RuntimeError: you can only change requires_grad flags of leaf variables. If you want to use a computed variable in a subgraph that doesn't require differentiation use var_no_grad = var.detach()

I’m trying to freeze first part of my network but I’m getting the following error when I try to freeze them:

RuntimeError: you can only change requires_grad flags of leaf variables. If you want to use a computed variable in a subgraph that doesn’t require differentiation use var_no_grad = var.detach().

I have a big model class A, which consists of models B, C, D.

The flow goes B -> C -> D.

So after training for certain number of iterations, in A.forward(), I’d like to freeze B and train only C and D. I’ve tried doing (inside A.forward()):

for param in self.B.parameters():
  param.requires_grad = False

However, I’m getting the error message above.

What does the error message exactly mean? My B network contains many convolutions and batchnorms and activation layers in sequential manner. Obviously certain layers come after other layers…

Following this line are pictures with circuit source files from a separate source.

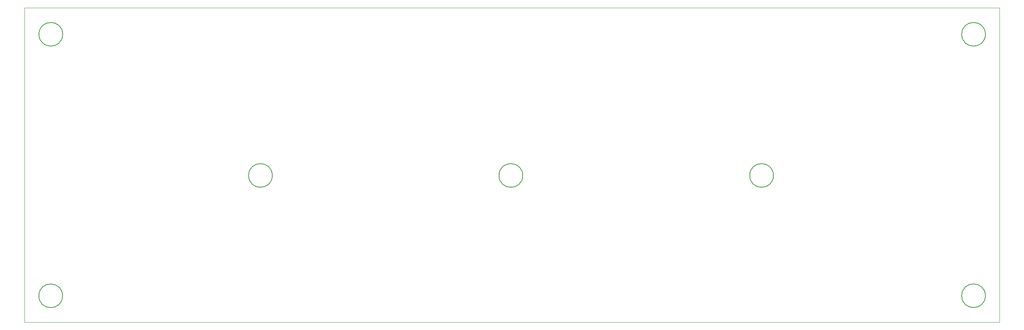
<source format=gbp>
%TF.GenerationSoftware,KiCad,Pcbnew,8.0.6*%
%TF.CreationDate,2024-11-10T21:08:49-06:00*%
%TF.ProjectId,micro_midi,6d696372-6f5f-46d6-9964-692e6b696361,rev?*%
%TF.SameCoordinates,Original*%
%TF.FileFunction,Paste,Bot*%
%TF.FilePolarity,Positive*%
%FSLAX46Y46*%
G04 Gerber Fmt 4.6, Leading zero omitted, Abs format (unit mm)*
G04 Created by KiCad (PCBNEW 8.0.6) date 2024-11-10 21:08:49*
%MOMM*%
%LPD*%
G01*
G04 APERTURE LIST*
%ADD10C,0.150000*%
%TA.AperFunction,Profile*%
%ADD11C,0.050000*%
%TD*%
G04 APERTURE END LIST*
D10*
%TO.C,REF\u002A\u002A*%
X206383076Y-103535549D02*
G75*
G02*
X200983076Y-103535549I-2700000J0D01*
G01*
X200983076Y-103535549D02*
G75*
G02*
X206383076Y-103535549I2700000J0D01*
G01*
X149233076Y-103535549D02*
G75*
G02*
X143833076Y-103535549I-2700000J0D01*
G01*
X143833076Y-103535549D02*
G75*
G02*
X149233076Y-103535549I2700000J0D01*
G01*
X92148076Y-103535549D02*
G75*
G02*
X86748076Y-103535549I-2700000J0D01*
G01*
X86748076Y-103535549D02*
G75*
G02*
X92148076Y-103535549I2700000J0D01*
G01*
X44363076Y-71334049D02*
G75*
G02*
X38963076Y-71334049I-2700000J0D01*
G01*
X38963076Y-71334049D02*
G75*
G02*
X44363076Y-71334049I2700000J0D01*
G01*
X254703076Y-71334049D02*
G75*
G02*
X249303076Y-71334049I-2700000J0D01*
G01*
X249303076Y-71334049D02*
G75*
G02*
X254703076Y-71334049I2700000J0D01*
G01*
X254703076Y-130966049D02*
G75*
G02*
X249303076Y-130966049I-2700000J0D01*
G01*
X249303076Y-130966049D02*
G75*
G02*
X254703076Y-130966049I2700000J0D01*
G01*
X44343076Y-130986049D02*
G75*
G02*
X38943076Y-130986049I-2700000J0D01*
G01*
X38943076Y-130986049D02*
G75*
G02*
X44343076Y-130986049I2700000J0D01*
G01*
%TD*%
D11*
X35663076Y-65334049D02*
X257913076Y-65334049D01*
X257913076Y-136966049D01*
X35663076Y-136966049D01*
X35663076Y-65334049D01*
M02*

</source>
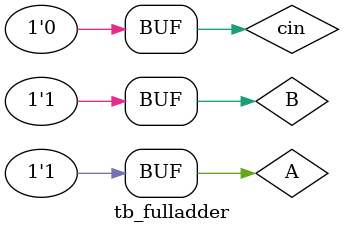
<source format=v>
module fulladder(
    output sum, cout,
    input A, B, cin);
    
    wire w1, w2, w3;
    xor(w1, A, B);
    xor (sum, w1, cin); 
    and (w2, A, B);
    and (w3, w1, cin);
    or (cout, w2, w3);
    
endmodule

module tb_fulladder();
    wire sum, cout;
    reg A, B, cin;
    
    fulladder SUT(.sum(sum), .cout(cout), .A(A), .B(B), .cin(cin));
    
    parameter PERIOD=10;
    
    initial begin
        cin=1'B0; A=1'b0; B=1'b0; #PERIOD;
        cin=1'B0; A=1'b1; B=1'b0; #PERIOD;
        cin=1'B0; A=1'b0; B=1'b1; #PERIOD;
        cin=1'B0; A=1'b1; B=1'b1; #PERIOD;
    end
endmodule

</source>
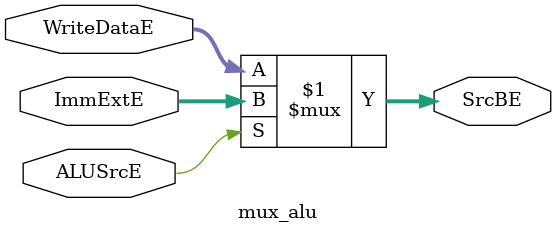
<source format=sv>
module mux_alu #(parameter WIDTH = 32)(
  input  logic ALUSrcE,
  input  logic [WIDTH-1:0] WriteDataE, ImmExtE,
  output logic [WIDTH-1:0] SrcBE
  );

  assign SrcBE = ALUSrcE ?  ImmExtE:WriteDataE;

endmodule


</source>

  1. what does it mean by only being able to change requires_grad of leaf variables? (I mean… leaf variables don’t really matter right? why would they require gradient flow?)
  2. Also, what does it mean by a computed variable in a subgraph?
  3. what exactly does it mean by var_no_grad = var.detach()?

Note that I tried building some simple networks to reproduce the problem and I couldn’t… and I can’t share the whole codebase because it is gigantic and my company’s IP.

I’m trying to get some ideas as to what that error points to exactly…